* _TASK ITEM_:
Return each line of the entries that mentions the word "fast".

Stored data:
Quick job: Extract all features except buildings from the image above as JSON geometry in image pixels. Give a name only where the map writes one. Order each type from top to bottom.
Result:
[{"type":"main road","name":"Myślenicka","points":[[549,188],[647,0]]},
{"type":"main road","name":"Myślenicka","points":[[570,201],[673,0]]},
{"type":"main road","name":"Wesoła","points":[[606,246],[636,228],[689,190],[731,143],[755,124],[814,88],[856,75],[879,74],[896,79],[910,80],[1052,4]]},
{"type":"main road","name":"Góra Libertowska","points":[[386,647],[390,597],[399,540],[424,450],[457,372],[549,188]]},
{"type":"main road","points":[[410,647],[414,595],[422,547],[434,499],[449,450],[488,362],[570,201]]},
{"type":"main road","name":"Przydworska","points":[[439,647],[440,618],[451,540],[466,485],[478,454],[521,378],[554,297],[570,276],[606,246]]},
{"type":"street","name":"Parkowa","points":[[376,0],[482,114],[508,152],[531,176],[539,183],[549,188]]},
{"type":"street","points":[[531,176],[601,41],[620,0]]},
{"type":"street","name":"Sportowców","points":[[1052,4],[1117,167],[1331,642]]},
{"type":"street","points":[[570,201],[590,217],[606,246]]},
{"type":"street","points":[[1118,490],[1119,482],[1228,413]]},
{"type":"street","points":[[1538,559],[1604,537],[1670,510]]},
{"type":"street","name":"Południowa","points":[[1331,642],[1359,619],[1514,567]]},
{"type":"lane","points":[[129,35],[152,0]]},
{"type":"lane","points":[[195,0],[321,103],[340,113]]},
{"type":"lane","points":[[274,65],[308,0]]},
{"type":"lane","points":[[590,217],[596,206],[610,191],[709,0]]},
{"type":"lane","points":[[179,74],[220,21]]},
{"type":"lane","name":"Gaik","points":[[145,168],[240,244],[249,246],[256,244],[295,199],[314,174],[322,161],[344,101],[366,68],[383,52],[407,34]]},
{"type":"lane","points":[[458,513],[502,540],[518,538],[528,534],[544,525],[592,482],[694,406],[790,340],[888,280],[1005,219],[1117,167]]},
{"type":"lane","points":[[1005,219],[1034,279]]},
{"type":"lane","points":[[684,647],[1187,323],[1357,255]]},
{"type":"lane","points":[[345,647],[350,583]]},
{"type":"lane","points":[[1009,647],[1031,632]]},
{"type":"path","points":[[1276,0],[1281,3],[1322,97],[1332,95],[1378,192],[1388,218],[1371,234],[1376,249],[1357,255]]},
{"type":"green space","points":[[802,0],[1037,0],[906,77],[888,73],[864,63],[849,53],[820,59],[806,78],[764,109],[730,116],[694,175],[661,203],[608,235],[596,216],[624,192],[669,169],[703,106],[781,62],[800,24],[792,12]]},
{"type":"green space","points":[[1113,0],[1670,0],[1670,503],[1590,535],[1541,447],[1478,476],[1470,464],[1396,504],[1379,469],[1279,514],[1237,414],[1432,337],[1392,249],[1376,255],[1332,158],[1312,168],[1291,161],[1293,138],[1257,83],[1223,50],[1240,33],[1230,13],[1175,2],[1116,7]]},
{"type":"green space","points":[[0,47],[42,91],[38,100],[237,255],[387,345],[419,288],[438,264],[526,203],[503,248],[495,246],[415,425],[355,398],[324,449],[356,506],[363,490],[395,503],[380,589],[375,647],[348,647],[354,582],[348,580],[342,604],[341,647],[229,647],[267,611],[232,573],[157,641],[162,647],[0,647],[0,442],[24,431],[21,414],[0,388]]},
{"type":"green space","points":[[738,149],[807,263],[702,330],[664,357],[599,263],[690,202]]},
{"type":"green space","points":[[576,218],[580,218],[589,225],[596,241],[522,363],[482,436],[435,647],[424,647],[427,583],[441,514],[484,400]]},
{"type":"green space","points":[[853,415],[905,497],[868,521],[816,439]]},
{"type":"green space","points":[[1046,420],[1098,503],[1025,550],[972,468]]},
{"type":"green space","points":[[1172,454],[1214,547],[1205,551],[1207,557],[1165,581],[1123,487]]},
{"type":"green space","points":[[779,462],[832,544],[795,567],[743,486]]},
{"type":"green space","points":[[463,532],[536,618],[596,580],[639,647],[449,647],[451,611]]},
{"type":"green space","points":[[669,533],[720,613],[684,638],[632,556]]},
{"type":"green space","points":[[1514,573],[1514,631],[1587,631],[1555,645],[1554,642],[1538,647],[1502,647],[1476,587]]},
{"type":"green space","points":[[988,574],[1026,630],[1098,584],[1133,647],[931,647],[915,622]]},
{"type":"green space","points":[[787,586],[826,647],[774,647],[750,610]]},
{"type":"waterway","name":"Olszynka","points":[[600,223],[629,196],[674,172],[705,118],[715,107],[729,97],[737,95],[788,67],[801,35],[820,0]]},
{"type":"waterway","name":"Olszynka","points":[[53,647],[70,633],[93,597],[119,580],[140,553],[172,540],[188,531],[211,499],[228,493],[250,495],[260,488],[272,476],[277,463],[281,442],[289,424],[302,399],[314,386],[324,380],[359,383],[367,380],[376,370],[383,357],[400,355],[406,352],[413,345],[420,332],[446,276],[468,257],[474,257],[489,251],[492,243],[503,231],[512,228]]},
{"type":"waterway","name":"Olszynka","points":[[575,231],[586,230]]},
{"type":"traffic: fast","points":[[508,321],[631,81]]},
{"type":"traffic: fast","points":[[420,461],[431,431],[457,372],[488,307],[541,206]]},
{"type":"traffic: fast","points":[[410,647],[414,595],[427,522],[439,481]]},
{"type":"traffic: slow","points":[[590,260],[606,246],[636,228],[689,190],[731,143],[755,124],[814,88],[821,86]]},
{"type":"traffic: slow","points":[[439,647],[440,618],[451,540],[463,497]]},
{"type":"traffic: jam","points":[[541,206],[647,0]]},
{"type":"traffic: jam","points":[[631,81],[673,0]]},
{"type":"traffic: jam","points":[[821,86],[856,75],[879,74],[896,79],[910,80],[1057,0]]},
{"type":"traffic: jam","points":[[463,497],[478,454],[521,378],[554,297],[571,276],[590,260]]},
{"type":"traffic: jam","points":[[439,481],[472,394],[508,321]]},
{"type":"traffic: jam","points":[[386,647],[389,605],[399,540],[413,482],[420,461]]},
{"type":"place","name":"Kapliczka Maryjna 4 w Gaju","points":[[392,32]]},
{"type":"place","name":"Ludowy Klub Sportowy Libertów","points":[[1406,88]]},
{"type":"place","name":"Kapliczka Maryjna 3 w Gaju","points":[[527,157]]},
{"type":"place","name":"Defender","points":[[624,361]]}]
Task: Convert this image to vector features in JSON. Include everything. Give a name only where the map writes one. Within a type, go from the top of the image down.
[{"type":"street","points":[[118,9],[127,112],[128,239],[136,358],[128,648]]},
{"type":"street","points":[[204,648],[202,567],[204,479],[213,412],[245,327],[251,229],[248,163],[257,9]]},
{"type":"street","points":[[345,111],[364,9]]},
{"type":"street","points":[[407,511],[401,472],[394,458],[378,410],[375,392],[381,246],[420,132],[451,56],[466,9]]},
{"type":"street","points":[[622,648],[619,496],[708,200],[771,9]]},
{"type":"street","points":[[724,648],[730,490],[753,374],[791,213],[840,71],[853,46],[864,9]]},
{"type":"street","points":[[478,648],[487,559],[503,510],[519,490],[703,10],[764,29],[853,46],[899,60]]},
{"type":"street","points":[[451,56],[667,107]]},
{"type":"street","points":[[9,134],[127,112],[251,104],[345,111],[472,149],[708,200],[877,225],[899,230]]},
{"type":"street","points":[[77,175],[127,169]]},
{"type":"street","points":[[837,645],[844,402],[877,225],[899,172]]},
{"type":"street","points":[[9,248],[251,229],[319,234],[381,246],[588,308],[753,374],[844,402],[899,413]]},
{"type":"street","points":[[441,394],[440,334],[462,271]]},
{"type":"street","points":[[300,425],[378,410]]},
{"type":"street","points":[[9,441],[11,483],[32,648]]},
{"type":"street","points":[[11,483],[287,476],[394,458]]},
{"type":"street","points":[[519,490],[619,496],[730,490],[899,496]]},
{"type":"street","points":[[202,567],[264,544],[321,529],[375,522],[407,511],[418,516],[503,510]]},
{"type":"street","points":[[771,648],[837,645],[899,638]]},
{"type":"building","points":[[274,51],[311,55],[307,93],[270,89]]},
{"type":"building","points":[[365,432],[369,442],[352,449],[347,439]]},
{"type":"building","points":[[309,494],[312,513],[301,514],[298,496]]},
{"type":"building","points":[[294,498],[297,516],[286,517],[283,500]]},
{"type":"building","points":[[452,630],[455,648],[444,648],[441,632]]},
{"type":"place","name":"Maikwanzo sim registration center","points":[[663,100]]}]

* _RESULT_:
{"type":"traffic: fast","points":[[508,321],[631,81]]},
{"type":"traffic: fast","points":[[420,461],[431,431],[457,372],[488,307],[541,206]]},
{"type":"traffic: fast","points":[[410,647],[414,595],[427,522],[439,481]]},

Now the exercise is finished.